しかし、旦那様の持ち物である本を、勝手に持ち出して良いものだろうか。私がそう聞くと、ボルマンさんはまた笑った。
「この屋敷の前の持ち主が残したものです。坊ちゃまがお読みにならないとなると、この屋敷には、他には不勉強な者しかおりません。――私も含めてね」
私が真顔で聞いていると、ここは笑う所ですぞとボルマンさんは言った。
「……誰かに読まれた方が、きっと本も幸せでしょう」
「はい、ありがとうございます」
それから私たちは、屋敷の二階にある書庫に向かった。私の寝室は一階にあるので、二階に足を踏み入れたのは、これが初めてだった。
ボルマンさんは私の前を歩きながら、ここは何の部屋だとか、そういうことを親切に説明してくれた。
「ここは、坊ちゃまの寝室でございます」
ある部屋の扉の前で、ボルマンさんがそう言った時、私は思わず足を止めてしまった。
それに気付いたボルマンさんは振り返り、最初はためらっていた様子だったが、なんだか苦しそうな顔で私に尋ねた。
「…………奥様は、坊ちゃまと結婚されたことを、後悔なさっておいでですか?」
「……え?」
「……私は、もしかしたら奥様に、とても非道いことをしてしまったのかもしれません」
とても真剣に、まるで許しを請うような表情で、ボルマンさんは言い。そして、ですがと続けた。
「……私は坊ちゃまに、いつまでも独りでは、あってほしくなかったのです」
「……」
私が黙っていると、ボルマンさんは深々と、とても丁寧にお辞儀をした。
「……申し訳ありません。使用人の分を超えたことを聞いてしまいました。どうか、お許し下さい」
そこからは、二人は無言で廊下を歩いた。
書庫の鍵を開けてもらって、その中に入る。すると、すごくかび臭い匂いが広がった。長い間誰も使っていなかったというのは、本当のようである。
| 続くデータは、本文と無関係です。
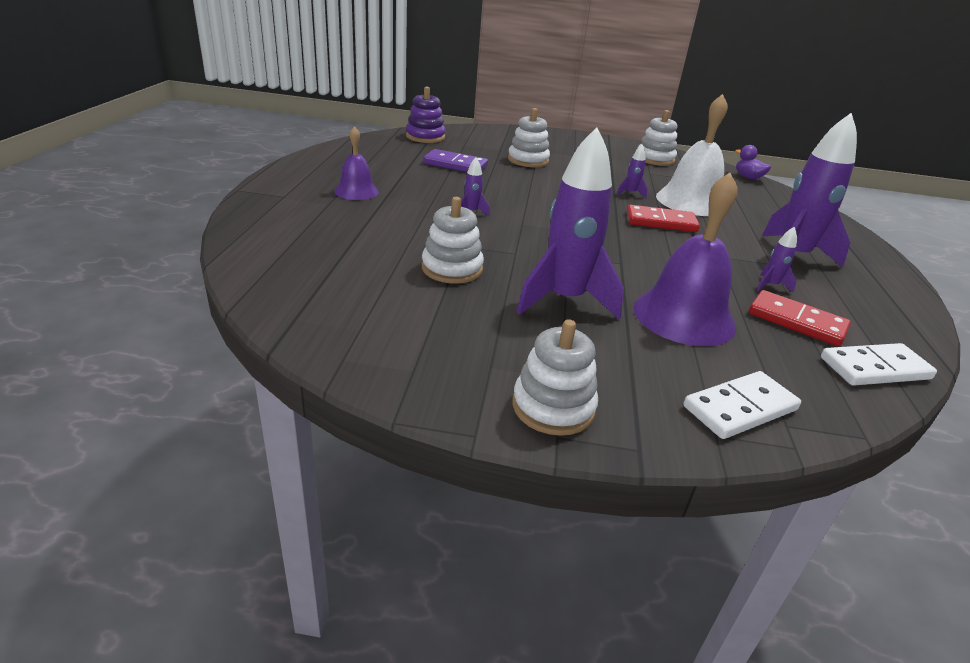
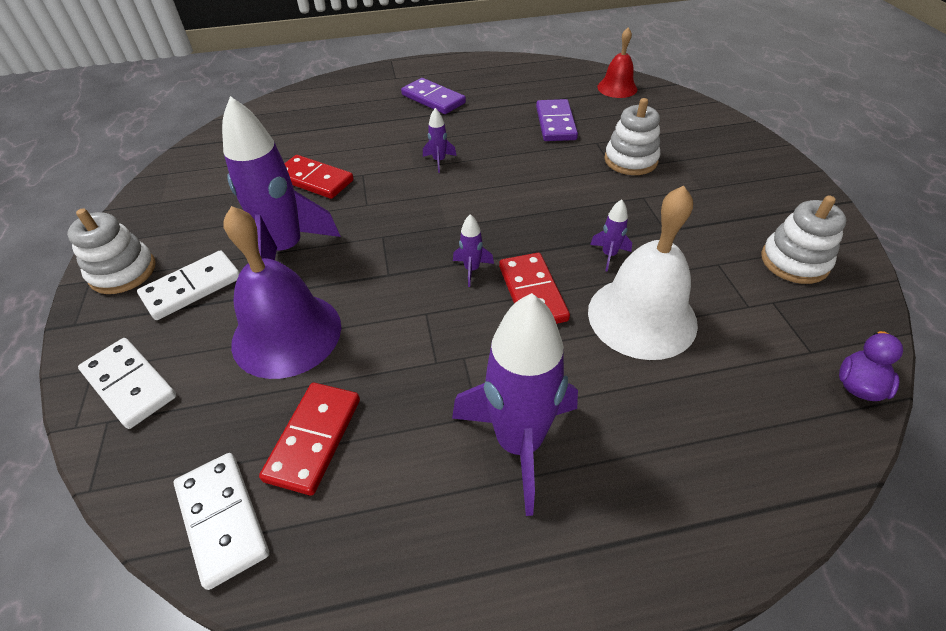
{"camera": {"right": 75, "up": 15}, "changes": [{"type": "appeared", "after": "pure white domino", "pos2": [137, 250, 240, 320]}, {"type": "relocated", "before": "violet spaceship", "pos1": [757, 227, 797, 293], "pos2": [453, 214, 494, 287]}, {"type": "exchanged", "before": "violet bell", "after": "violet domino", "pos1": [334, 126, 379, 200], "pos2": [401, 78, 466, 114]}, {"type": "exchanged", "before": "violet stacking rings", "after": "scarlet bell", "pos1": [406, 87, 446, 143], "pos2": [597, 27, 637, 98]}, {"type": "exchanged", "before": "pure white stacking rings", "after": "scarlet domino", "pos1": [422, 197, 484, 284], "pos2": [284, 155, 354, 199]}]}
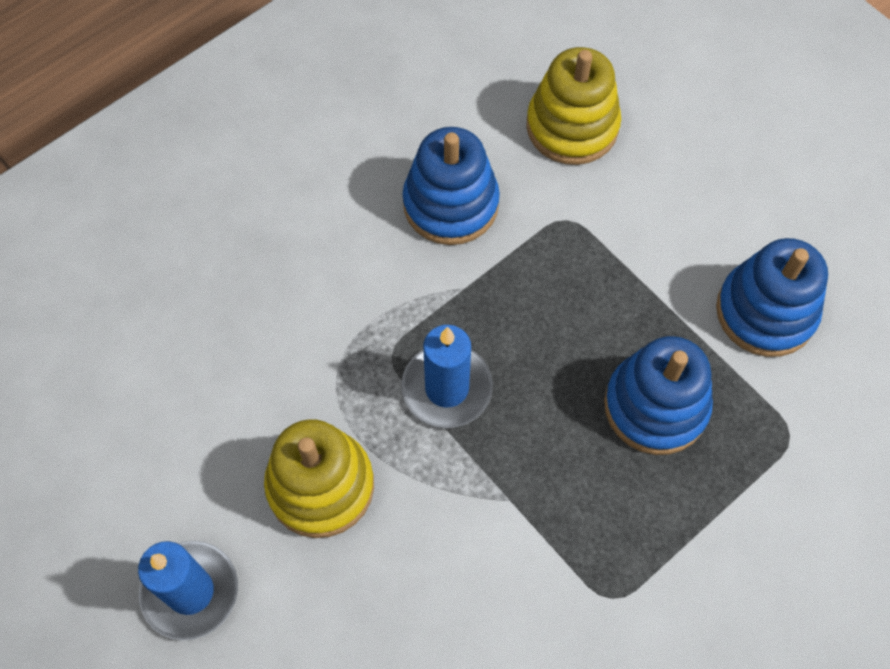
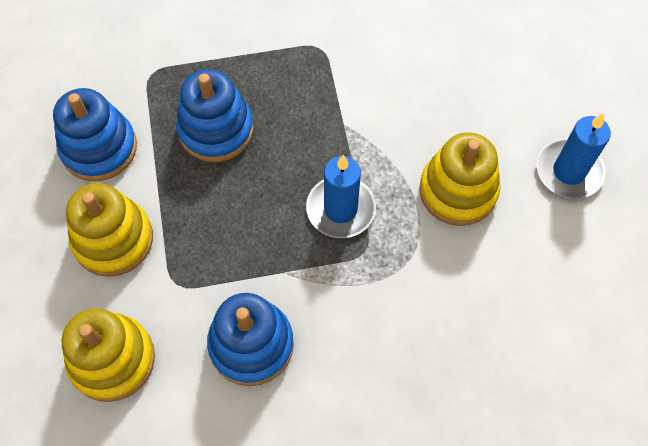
{"camera": {"right": -150, "up": 0}, "changes": [{"type": "appeared", "after": "golden stacking rings", "pos2": [66, 183, 153, 277]}]}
その部屋の壁は書架で埋まっていて、目的の本を見つけるのは、それなりに手間がかかりそうだ。
「この鍵は、奥様がご自由にお使い下さい」
ボルマンさんは、鍵束から書庫の鍵を外し、私にくれた。本を探すと言う私を書庫に置いて、出て行こうとする彼の背中に、私は声をかけた。
「大丈夫ですよ、ボルマンさん」
「……何がでございますか? 奥様」
「私、後悔なんかしません」
ついこの間、後悔したばかりだったけれど、私はそう言った。そう言わなければならない気がしたのだ。
「……奥様は、優しいお方ですね。私は、……坊ちゃまも、感謝しなければなりません」
もう一度お辞儀をして、ボルマンさんは書庫を出て行った。
後日、私が書庫で見つけた本を抱えて寝室に戻ると、化粧台の上に、膏薬が一つ置かれているのを見つけた。何処にでも売っている膏薬だが、擦り傷に効くと評判のものだ。
きっと、私の手の傷に気付いたボルマンさんが置いてくれたのだろう。
この屋敷の人たちは、私がお飾りの妻に過ぎないとしても、皆親切だ。だから、後悔などするべきではない。こうやって案じてくれる人もいるのだ。例え飾り物でも、子爵夫人としての務めは果たさないといけない。私はそう思った。